── ENTRIES PROVIDED ──
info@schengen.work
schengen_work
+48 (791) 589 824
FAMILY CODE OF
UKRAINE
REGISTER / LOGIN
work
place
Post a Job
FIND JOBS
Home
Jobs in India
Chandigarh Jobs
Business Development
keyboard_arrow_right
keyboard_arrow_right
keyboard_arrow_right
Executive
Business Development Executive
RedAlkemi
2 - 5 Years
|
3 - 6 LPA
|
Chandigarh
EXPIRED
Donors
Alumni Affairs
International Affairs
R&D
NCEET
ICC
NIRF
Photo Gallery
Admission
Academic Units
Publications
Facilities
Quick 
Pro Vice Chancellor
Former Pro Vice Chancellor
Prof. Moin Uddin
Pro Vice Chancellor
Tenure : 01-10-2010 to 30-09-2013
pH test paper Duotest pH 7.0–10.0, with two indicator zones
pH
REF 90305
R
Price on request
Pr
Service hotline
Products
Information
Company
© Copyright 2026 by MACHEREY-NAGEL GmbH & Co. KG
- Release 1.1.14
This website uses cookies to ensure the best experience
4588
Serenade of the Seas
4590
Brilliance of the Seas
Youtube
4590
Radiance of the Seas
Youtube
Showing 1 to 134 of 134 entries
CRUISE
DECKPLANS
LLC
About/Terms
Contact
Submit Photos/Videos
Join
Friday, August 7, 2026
───
- **WORK INSTRUCTIONS**
Copy every line of text from the records above, keeping the original order and wording.

- **OUTPUT BELOW**
info@schengen.work
schengen_work
+48 (791) 589 824
FAMILY CODE OF
UKRAINE
REGISTER / LOGIN
work
place
Post a Job
FIND JOBS
Home
Jobs in India
Chandigarh Jobs
Business Development
keyboard_arrow_right
keyboard_arrow_right
keyboard_arrow_right
Executive
Business Development Executive
RedAlkemi
2 - 5 Years
|
3 - 6 LPA
|
Chandigarh
EXPIRED
Donors
Alumni Affairs
International Affairs
R&D
NCEET
ICC
NIRF
Photo Gallery
Admission
Academic Units
Publications
Facilities
Quick 
Pro Vice Chancellor
Former Pro Vice Chancellor
Prof. Moin Uddin
Pro Vice Chancellor
Tenure : 01-10-2010 to 30-09-2013
pH test paper Duotest pH 7.0–10.0, with two indicator zones
pH
REF 90305
R
Price on request
Pr
Service hotline
Products
Information
Company
© Copyright 2026 by MACHEREY-NAGEL GmbH & Co. KG
- Release 1.1.14
This website uses cookies to ensure the best experience
4588
Serenade of the Seas
4590
Brilliance of the Seas
Youtube
4590
Radiance of the Seas
Youtube
Showing 1 to 134 of 134 entries
CRUISE
DECKPLANS
LLC
About/Terms
Contact
Submit Photos/Videos
Join
Friday, August 7, 2026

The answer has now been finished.